Azure Monitor detects that the VM’s average CPU usage has exceeded 80% over the last evaluation period (e.g., 5 or 10 minutes).
- Alert Fires
The alert rule becomes active and sends a webhook payload to the Automation Runbook.

- View the job log under Automation > Jobs
- Runbook Starts
- In the Azure portal, under the Runbook’s Job history, you can observe a job instance with status:
- Running (when the script is executing)
- Completed (after the script finishes successfully)

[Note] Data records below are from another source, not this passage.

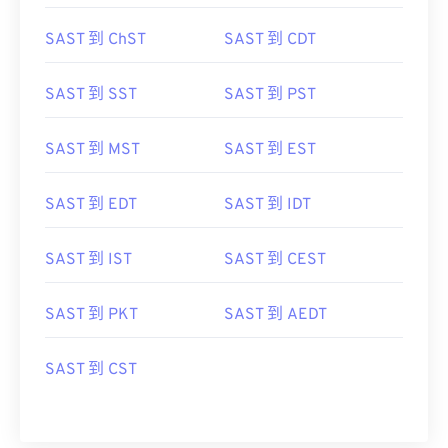
SAST 到 ChST
SAST 到 CDT
SAST 到 SST
SAST 到 PST
SAST 到 MST
SAST 到 EST
SAST 到 EDT
SAST 到 IDT
SAST 到 IST
SAST 到 CEST
SAST 到 PKT
SAST 到 AEDT
SAST 到 CST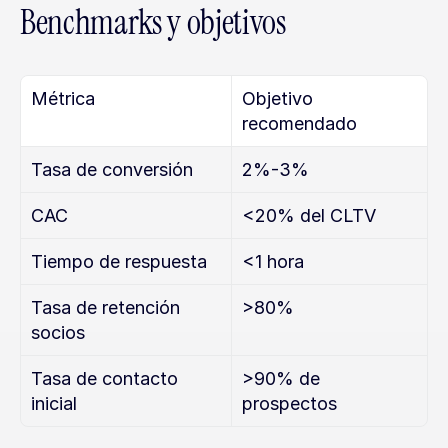
Benchmarks y objetivos
Métrica
Objetivo 
recomendado
Tasa de conversión
2%-3%
CAC
<20% del CLTV
Tiempo de respuesta
<1 hora
Tasa de retención 
>80%
socios
Tasa de contacto 
>90% de 
inicial
prospectos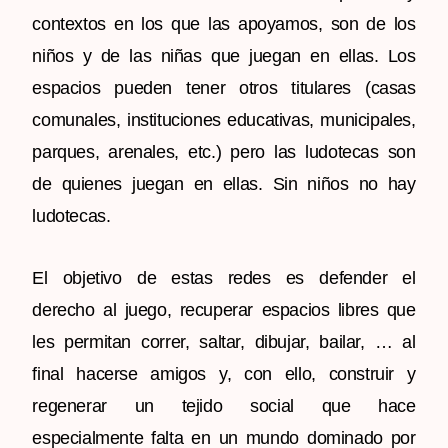
contextos en los que las apoyamos, son de los
niños y de las niñas que juegan en ellas. Los
espacios pueden tener otros titulares (casas
comunales, instituciones educativas, municipales,
parques, arenales, etc.) pero las ludotecas son
de quienes juegan en ellas. Sin niños no hay
ludotecas.
El objetivo de estas redes es defender el
derecho al juego, recuperar espacios libres que
les permitan correr, saltar, dibujar, bailar, … al
final hacerse amigos y, con ello, construir y
regenerar un tejido social que hace
especialmente falta en un mundo dominado por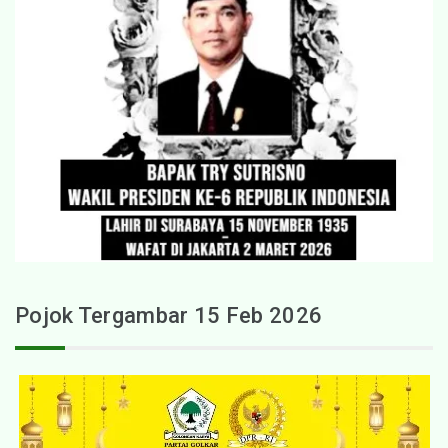
Pojok Tergambar 15 Feb 2026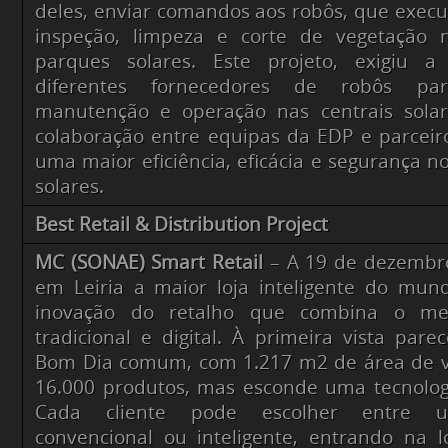
deles, enviar comandos aos robôs, que execu
inspeção, limpeza e corte de vegetação 
parques solares. Este projeto, exigiu a
diferentes fornecedores de robôs pa
manutenção e operação nas centrais sol
colaboração entre equipas da EDP e parceiro
uma maior eficiência, eficácia e segurança 
solares.
Best Retail & Distribution Project
MC (SONAE) Smart Retail
– A 19 de dezembr
em Leiria a maior loja inteligente do mu
inovação do retalho que combina o me
tradicional e digital. À primeira vista par
Bom Dia comum, com 1.217 m2 de área de v
16.000 produtos, mas esconde uma tecnologi
Cada cliente pode escolher entre u
convencional ou inteligente, entrando na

- Confirm restart event in the VM Activity Log

Once the job status is “Completed”, you can verify that the VM has been restarted by connecting via SSH and running the following command
uptime
🎬 Conclusion: From Insight to Action — Automating Cloud Operations
In this hands-on guide, we walked through the essential building blocks of automated monitoring and response in Azure — from identifying problems to resolving them without human intervention.
- In Part I, we discovered how Azure Monitor Alerts act as a powerful watchtower for your infrastructure, allowing you to monitor everything from VM metrics to log analytics and application health.
- In Part II, we created a real-world alert rule that watches for VM events like shutdowns, ensuring that critical changes don’t go unnoticed.
- In Part III, we turned insight into action: a high CPU alert automatically triggered a Runbook that restarted the affected VM — a true example of self-healing infrastructure.
This workflow not only saves time and reduces manual effort, but also increases system resiliency and responsiveness. With just a few steps, you’ve created an intelligent cloud automation pipeline that can detect, alert, and act — all on its own.
💡 “Let Azure do the heavy lifting—while you get back to lifting your coffee mug.”
⚡ From monitoring to resolution — fully automated, fully Azure.